Pugh: Working with Justin specifically on this was really interesting because he comes from a different creative landscape. Working with someone who understands performance to the degree that he does is really freeing and exciting to be around. Improvisation and performance is so important. Even with The Stanley Parable, which most people thought had great voice work – well, that was just the process of writing a script, sending it off and getting it back and just doing iterations. It’s a really mechanical and time-consuming process.

Working and recording all the dialog in L.A. and playing through the game – that kind of feedback loop, that really helped the vibe of this game.

Roiland: It’s how I do my cartoons too. I’m literally running down the hall recording a scene and then I run back, cut the audio, give it to William, he plugs it in – the iteration time from recording to being in the scene was really fast. This is my first real VR thing. I took it for granted that the process always works like this.

Watson: No, that isn’t typically how game development works.

Roiland: We just kinda followed our bliss with this whole thing. “First thought, best thought” was really the approach.

Watson: I really wanted to work with Justin because I wanted to take some of that process from the TV world and animation world, take those best practices and see how they work in games. We’re not trying to reinvent the wheel – we’re trying to make things better. There’s certainly a way that we did this kind of stuff at Epic for years and years, but I’d love to blow all that up and do something different.

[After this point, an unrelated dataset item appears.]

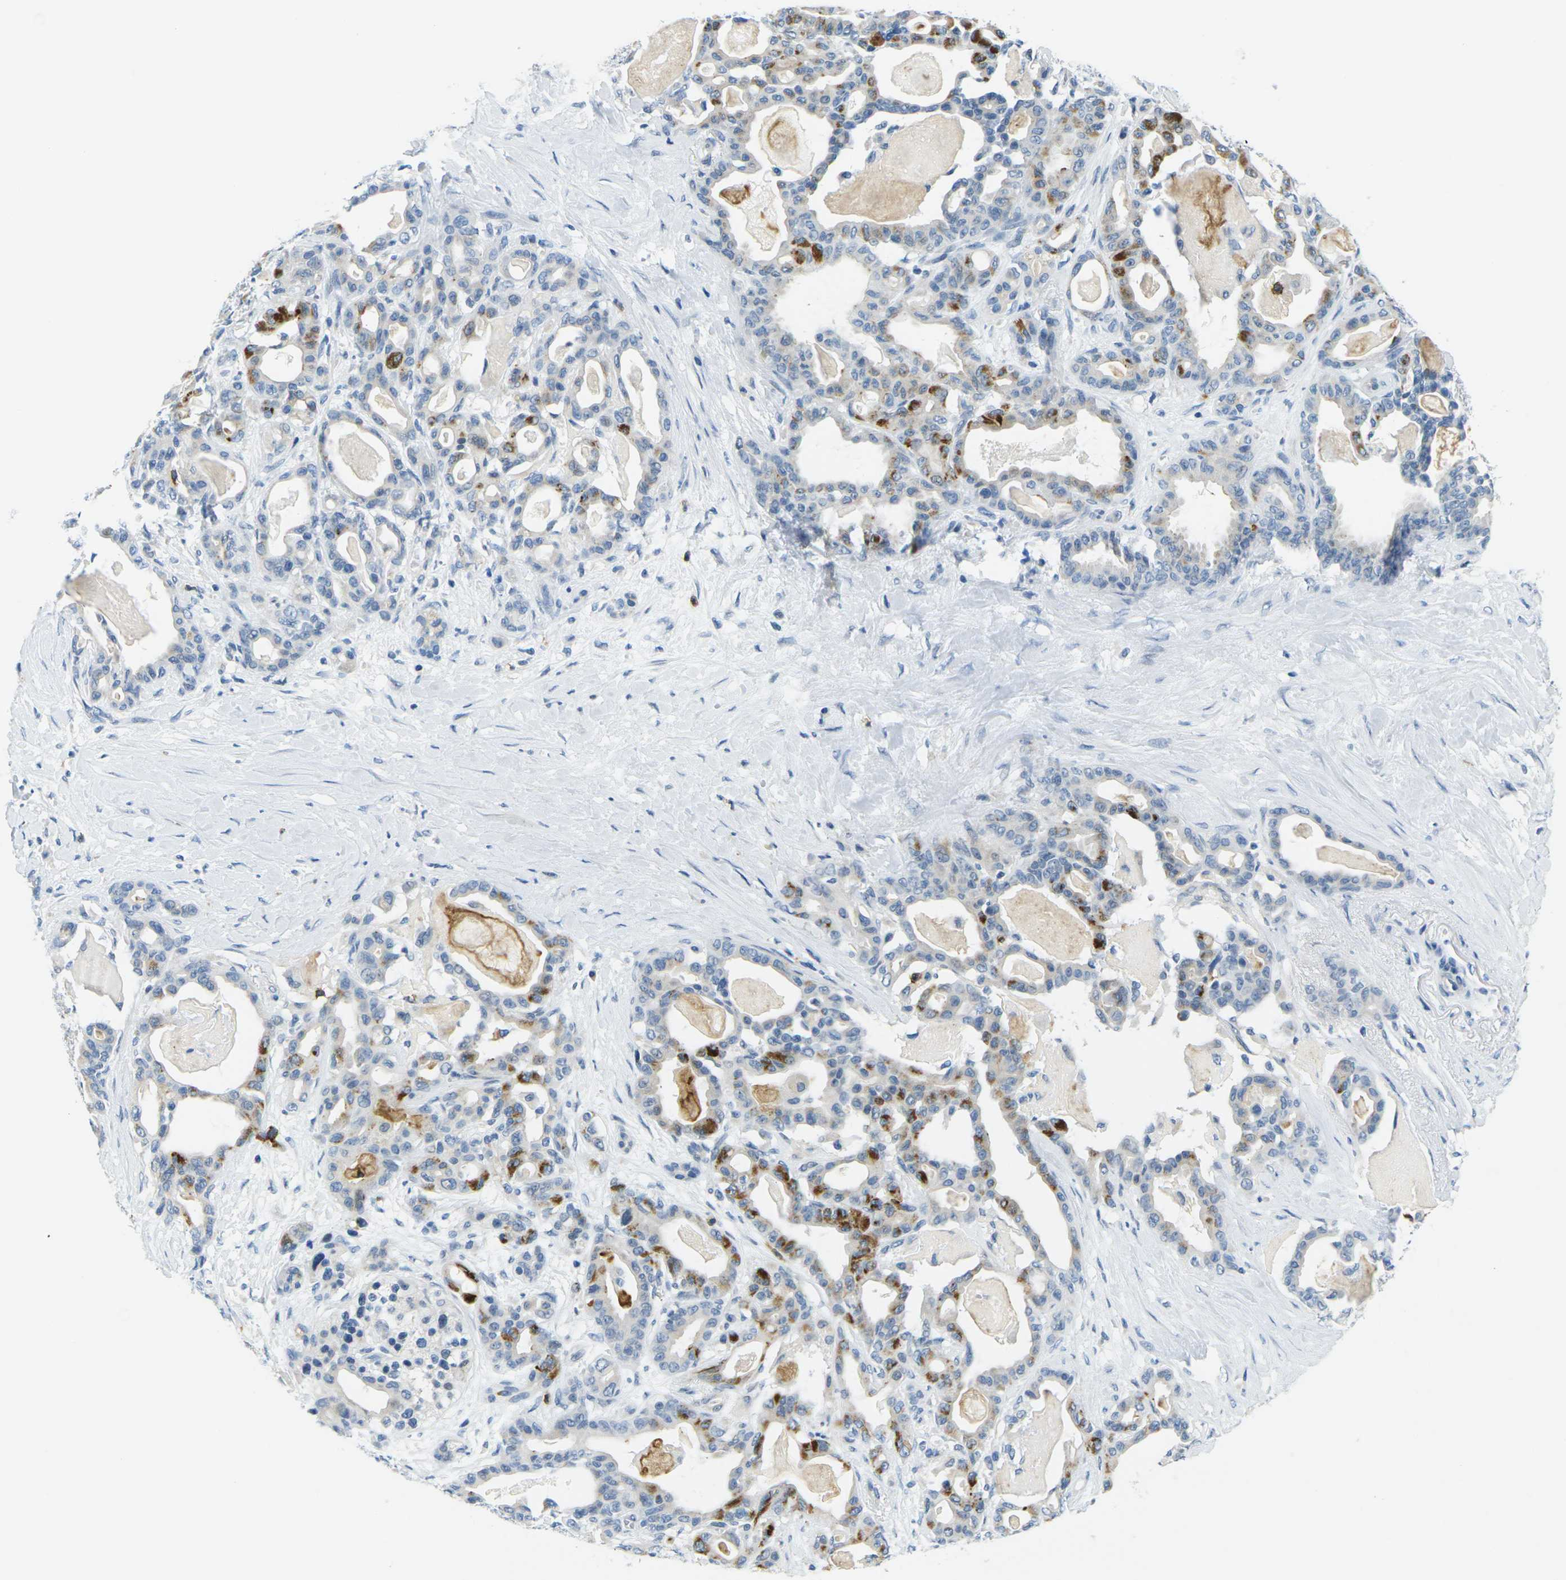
{"staining": {"intensity": "strong", "quantity": "<25%", "location": "cytoplasmic/membranous"}, "tissue": "pancreatic cancer", "cell_type": "Tumor cells", "image_type": "cancer", "snomed": [{"axis": "morphology", "description": "Adenocarcinoma, NOS"}, {"axis": "topography", "description": "Pancreas"}], "caption": "Adenocarcinoma (pancreatic) stained with a protein marker reveals strong staining in tumor cells.", "gene": "CD3D", "patient": {"sex": "male", "age": 63}}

Roiland: And this is just a demo too, right? So who knows, people may play it over and over. It’s a glimpse into the tone I want to go for. Is it a demo? Let’s put it this way, this game is “complimentary.” We don’t want to say, “Free.”

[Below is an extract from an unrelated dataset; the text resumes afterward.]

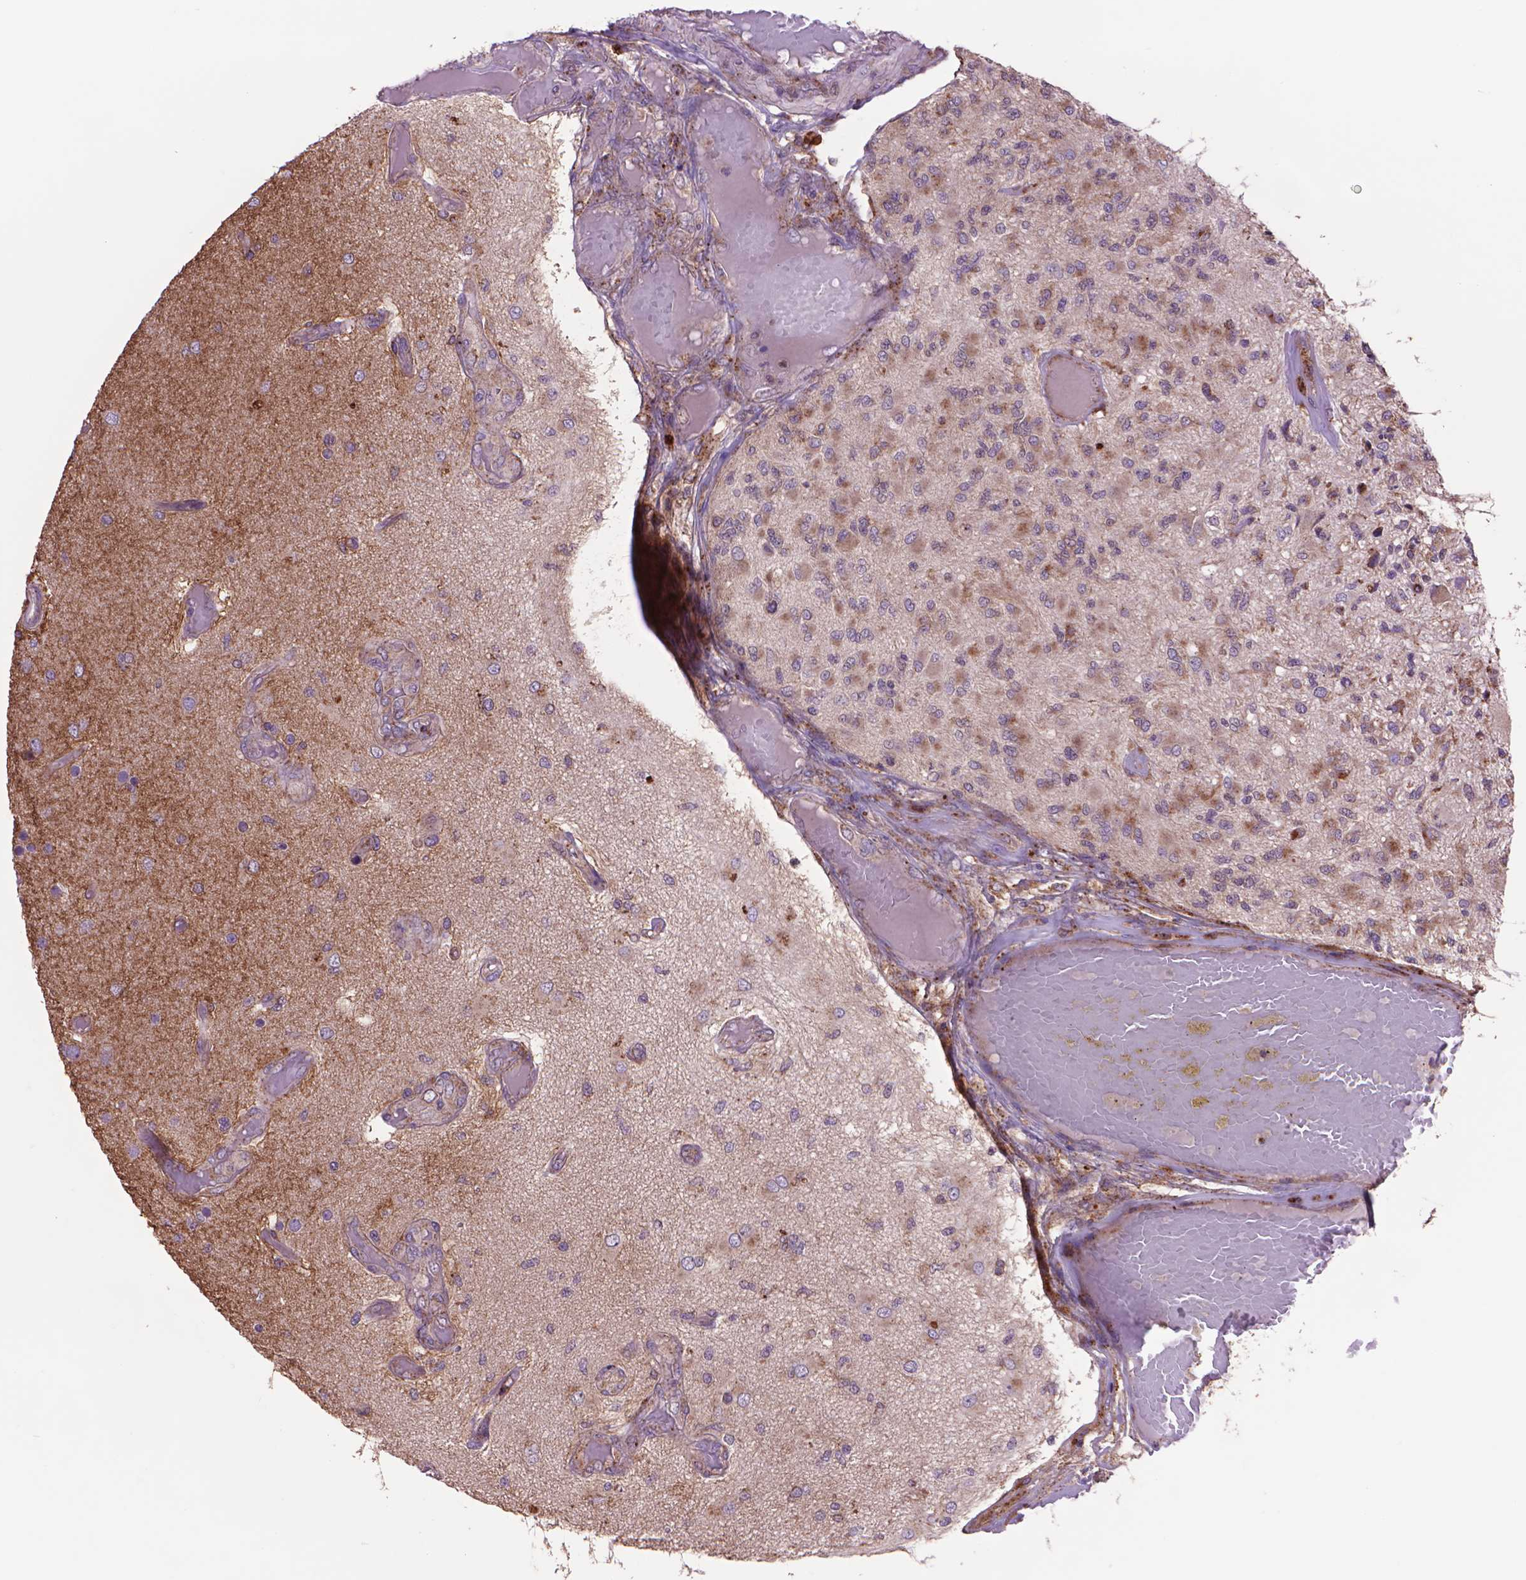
{"staining": {"intensity": "weak", "quantity": "25%-75%", "location": "cytoplasmic/membranous"}, "tissue": "glioma", "cell_type": "Tumor cells", "image_type": "cancer", "snomed": [{"axis": "morphology", "description": "Glioma, malignant, High grade"}, {"axis": "topography", "description": "Brain"}], "caption": "IHC of glioma reveals low levels of weak cytoplasmic/membranous positivity in approximately 25%-75% of tumor cells.", "gene": "GLB1", "patient": {"sex": "female", "age": 63}}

Pugh: Yeah, language is really important.

Roiland: The word “free” makes it feel cheap. We’ve been flip-flopping on whether to charge for it since GDC back in March. We’d never charge more than a few bucks for it regardless, so it’s not like we were going to make much money anyway.

Pugh: With a new studio, you’ve got to try and win people over. The best way to build the energy in what you’re trying to do is to give people a taste. If we’re talking about the whole “why make it free?” shit, it’s a lot to do with the expectations that people have. When you put money down, you’re forced to reveal more about what your product is going to be. Especially if it’s new and experimental. Do you explain what this thing is before people play it and lose a lot of the surprise and the joy? Do you want to do that? We were like, no fuck that. We’re not going to make any money off VR anyway.

Roiland: With the low install base of Vive and a price that low, all it really did was over-complicate things. I love that it’s free because people may be a little gentler. Their expectations will be shifted a bit. When they play it, they won’t be aggressive about the length or whatever.

Pugh: You can’t invest a large amount of time in a VR product right now. A problem with VR at the moment is that all the software needs to be a showcase for the hardware as well. And every game that’s put out on VR needs to be a shining example, pushing the platform forward in the most open and accessible way. What’s exciting about this is the ability to go to VR and take a really interesting and specific type of creative voice that can be what it wants to be rather than a technical showcase.